President Donald Trump likely delaying a fiduciary rule requiring your financial advisor to provide investors with advice that’s in their best interest. Trump signed a measure Friday ordering a Labor Department review of the fiduciary rule. The move will likely lead to a postponement of the regulation’s implementation on April 10, 2017.
“They thought they were trying to protect investors in their retirement accounts, but by protecting investors they highly limited their choices,” Gary Cohn, director of the National Economic Council, told CNBC Friday morning on “Squawk on the Street.”
The regulation covers individual retirement accounts, as well as rollovers out of company-sponsored 401(k) plans. A 2015 report from the White House Council of Economic Advisers estimated that conflicts of interest by brokers, on average, reduce annual returns on retirement savings by 1 percentage point and cost investors up to $17 billion a year. The president’s action “will probably lead to a delay at least,” Skip Schweiss, president of TD Ameritrade Trust Co., said today at TD Ameritrade’s National Linc conference in San Diego.
Legal challenges to Fiduciary Rule
The department first introduced the regulation in 2010.
Since then, organizations representing the financial services industry have fought its progress, resorting to a volley of lawsuits against the federal agency. This includes cases filed by the National Association for Fixed Annuities, as well as the U.S. Chamber of Commerce and the Securities Industry and Financial Markets Association.

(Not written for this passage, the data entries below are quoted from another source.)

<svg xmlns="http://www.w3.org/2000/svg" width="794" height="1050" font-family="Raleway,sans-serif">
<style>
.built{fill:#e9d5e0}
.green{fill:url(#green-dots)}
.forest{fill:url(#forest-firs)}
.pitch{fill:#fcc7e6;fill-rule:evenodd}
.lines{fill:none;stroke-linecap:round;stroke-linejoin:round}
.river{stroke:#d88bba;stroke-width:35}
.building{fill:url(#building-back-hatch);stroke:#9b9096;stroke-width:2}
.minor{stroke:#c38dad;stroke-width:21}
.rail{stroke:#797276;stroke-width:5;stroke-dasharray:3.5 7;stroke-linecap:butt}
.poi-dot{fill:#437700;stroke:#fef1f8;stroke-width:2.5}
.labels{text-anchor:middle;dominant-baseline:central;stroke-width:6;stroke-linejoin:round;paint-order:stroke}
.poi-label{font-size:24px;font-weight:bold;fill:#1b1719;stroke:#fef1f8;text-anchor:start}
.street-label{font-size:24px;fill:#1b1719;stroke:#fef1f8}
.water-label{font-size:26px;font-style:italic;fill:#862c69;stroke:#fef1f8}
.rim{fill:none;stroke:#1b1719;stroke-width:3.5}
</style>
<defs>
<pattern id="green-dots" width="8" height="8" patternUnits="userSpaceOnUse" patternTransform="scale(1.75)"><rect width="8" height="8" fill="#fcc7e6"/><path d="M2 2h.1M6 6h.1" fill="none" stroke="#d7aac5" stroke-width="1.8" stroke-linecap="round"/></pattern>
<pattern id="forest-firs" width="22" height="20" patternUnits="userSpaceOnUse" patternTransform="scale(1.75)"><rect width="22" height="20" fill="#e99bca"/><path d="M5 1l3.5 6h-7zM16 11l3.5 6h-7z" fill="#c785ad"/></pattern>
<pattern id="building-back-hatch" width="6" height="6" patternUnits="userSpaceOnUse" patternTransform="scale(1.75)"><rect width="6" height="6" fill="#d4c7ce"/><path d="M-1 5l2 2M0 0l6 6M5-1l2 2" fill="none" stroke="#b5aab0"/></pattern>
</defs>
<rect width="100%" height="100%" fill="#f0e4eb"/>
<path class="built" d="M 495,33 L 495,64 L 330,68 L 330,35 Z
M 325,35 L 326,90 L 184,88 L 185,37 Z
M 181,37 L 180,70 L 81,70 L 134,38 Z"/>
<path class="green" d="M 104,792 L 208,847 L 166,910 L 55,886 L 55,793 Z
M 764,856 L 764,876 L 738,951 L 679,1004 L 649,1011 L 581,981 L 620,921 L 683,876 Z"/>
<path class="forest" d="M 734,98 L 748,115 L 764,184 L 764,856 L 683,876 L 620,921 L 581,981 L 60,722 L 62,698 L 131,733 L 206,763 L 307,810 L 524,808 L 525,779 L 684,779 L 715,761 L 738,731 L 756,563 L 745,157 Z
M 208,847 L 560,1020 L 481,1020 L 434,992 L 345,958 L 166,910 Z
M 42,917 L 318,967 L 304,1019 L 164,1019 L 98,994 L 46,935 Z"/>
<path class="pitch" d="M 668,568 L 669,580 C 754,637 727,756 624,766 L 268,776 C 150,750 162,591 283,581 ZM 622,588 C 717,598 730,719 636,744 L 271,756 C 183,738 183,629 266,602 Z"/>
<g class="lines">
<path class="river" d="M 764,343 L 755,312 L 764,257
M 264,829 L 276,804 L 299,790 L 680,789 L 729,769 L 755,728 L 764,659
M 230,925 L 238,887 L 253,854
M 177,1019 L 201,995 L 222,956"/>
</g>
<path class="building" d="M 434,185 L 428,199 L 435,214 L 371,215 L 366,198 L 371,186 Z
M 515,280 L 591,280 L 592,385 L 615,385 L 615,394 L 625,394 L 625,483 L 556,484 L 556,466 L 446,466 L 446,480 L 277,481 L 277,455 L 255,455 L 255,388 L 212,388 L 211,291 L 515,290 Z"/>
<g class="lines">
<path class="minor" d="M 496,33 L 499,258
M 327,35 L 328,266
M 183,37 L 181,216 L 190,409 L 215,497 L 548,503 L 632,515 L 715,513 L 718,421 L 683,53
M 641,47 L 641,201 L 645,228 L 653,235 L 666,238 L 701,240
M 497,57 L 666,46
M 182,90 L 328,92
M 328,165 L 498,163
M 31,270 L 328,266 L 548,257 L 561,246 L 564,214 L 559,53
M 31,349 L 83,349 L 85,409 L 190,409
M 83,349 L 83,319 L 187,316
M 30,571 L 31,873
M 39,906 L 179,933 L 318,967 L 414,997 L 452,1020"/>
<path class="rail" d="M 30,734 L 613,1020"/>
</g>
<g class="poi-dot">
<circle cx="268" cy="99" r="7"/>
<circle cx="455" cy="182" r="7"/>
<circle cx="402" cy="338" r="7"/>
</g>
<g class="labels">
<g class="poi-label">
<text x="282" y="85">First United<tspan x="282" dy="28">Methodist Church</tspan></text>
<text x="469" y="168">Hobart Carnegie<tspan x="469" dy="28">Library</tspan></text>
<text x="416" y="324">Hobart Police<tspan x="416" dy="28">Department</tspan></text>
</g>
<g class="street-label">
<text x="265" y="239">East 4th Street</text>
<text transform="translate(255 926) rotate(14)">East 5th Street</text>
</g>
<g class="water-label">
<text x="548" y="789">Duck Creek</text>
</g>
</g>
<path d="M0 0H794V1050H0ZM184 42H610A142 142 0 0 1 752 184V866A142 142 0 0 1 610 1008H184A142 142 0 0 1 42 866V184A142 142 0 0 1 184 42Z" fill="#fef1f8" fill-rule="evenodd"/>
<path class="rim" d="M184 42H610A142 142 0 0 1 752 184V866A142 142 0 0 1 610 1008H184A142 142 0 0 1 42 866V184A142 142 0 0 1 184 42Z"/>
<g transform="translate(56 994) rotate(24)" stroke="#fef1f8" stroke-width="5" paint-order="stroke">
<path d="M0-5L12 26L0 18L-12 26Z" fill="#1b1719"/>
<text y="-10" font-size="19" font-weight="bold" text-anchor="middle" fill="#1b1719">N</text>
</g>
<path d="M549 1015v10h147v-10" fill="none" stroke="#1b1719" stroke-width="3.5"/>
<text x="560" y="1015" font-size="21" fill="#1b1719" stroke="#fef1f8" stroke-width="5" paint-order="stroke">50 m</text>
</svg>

The rule also has faced challenges from legislators. Rep. Joe Wilson (R-S.C.) introduced a bill on Jan. 6 that would delay the regulation for two years.
What you can do
Without the regulation in place,investors will have to be even more watchful on their own, consumer advocates said.Some $7 trillion in IRA assets are at the center of the fiduciary debate. They are large moneymakers for financial services firms and would be subject to the rule.